Could also easily throw a round() in there if you don't want a crazy number of decimals.

nminchin · September 19, 2023, 4:03am

I knew there was going to be a nicer way to do the grouping! good to know
Still waiting for @pgriffith to provide a one-liner though haha

pascal.fragnoud · September 19, 2023, 9:41am

This is already basically a one liner.

Replace groups in the comprehension with the expression it was assigned, remove whitespaces: tada !

lrose · September 19, 2023, 10:54am

~~Doesn’t work because 'grouby' returns a key:generator pair, and generators don’t have a 'len' so you get a divide by zero error.~~

pascal.fragnoud · September 19, 2023, 11:17am

That's not the real issue.
If you replace groups (and ONLY groups) by the expression, it does work:

for time,g in {k:list(g) for k,g in groupby(sorted(listIn,key=lambda l:l['time']),lambda l:l['time'])}.iteritems()

Or you could calculate the means without using len:

return reduce(lambda x, (i, y): float(x*i + (y['Adata'] or 0)) / (i+1), enumerate(g), 0)

But the REAL issue, if you want to use the generators directly, is that you're using the same one twice.
Which doesn't work:

gen = (i for i in xrange(10))
a = sum(gen)
b = sum(gen)

a, b

(45, 0)

lrose · September 19, 2023, 11:51am

One should not reply prior to their morning caffeine injection.

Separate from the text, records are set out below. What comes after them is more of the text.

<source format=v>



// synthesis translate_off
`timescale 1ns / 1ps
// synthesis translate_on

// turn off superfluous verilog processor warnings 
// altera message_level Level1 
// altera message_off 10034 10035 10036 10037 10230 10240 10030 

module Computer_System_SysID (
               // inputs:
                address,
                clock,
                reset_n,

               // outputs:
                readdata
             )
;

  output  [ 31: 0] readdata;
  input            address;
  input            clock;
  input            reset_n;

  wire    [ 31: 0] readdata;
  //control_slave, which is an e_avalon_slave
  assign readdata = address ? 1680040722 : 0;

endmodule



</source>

pturmel · September 19, 2023, 12:02pm

If the source data is in a Perspective property, I'd use my groupBy() expression function. Like so:

forEach(
	groupBy(
		{path.to.source.property},
		it()['time'] // it() in this line is the groupBy()
	),
	asMap(
		'groupedTime', it()[0], // it() here is the outer forEach()
		'sumBdata', sum(
			forEach(
				it()[1], // it() here is the outer forEach()
				it()['Bdata'] // it() here is the forEach() inside the sum()
			)
		),
		'avgAdata', mean(
			forEach(
				it()[1], // it() here is the outer forEach()
				it()['Adata']// it() here is the forEach() inside the mean()
			)
		)
	)
)

Line breaks are optional in expression functions, so this could be a one-liner.

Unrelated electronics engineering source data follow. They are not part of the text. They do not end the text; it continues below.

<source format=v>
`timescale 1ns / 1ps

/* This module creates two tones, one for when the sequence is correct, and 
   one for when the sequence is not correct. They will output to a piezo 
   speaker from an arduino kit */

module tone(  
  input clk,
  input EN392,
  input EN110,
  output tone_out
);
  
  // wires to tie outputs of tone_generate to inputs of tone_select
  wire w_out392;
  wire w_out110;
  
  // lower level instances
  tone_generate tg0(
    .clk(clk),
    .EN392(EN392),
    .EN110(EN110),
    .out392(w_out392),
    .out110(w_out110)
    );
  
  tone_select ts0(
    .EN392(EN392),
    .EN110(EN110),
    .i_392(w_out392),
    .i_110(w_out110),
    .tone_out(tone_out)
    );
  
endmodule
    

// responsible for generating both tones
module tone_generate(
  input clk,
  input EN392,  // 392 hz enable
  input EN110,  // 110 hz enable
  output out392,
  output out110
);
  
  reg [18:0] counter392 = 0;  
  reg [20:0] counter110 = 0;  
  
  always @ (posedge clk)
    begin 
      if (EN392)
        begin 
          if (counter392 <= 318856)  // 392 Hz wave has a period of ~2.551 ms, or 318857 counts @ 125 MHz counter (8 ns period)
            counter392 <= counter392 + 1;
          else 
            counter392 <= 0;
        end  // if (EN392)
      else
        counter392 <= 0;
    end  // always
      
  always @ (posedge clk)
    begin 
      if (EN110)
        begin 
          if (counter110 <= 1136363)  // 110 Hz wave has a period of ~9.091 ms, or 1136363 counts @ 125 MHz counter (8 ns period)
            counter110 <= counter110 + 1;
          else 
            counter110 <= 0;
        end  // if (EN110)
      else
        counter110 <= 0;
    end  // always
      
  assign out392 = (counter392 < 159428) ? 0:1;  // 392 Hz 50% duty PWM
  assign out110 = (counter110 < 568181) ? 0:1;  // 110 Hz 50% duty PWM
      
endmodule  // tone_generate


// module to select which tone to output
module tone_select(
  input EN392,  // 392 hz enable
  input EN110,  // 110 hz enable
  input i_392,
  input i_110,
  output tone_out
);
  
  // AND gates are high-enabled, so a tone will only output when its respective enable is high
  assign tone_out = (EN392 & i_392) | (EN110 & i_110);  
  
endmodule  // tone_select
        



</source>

nminchin · September 20, 2023, 4:31am

Yes... duly noted!

@pturmel
Much more betterer!

forEach(groupBy({path.to.source.property},it()['time']//it()inthislineisthegroupBy()),asMap('groupedTime',it()[0],//it()hereistheouterforEach()'sumBdata',sum(forEach(it()[1],//it()hereistheouterforEach()it()['Bdata']//it()hereistheforEach()insidethesum())),'avgAdata',mean(forEach(it()[1],//it()hereistheouterforEach()it()['Adata']//it()hereistheforEach()insidethemean()))))

pturmel · September 20, 2023, 12:06pm

I think you have to ditch the comments when you squash it down to one line.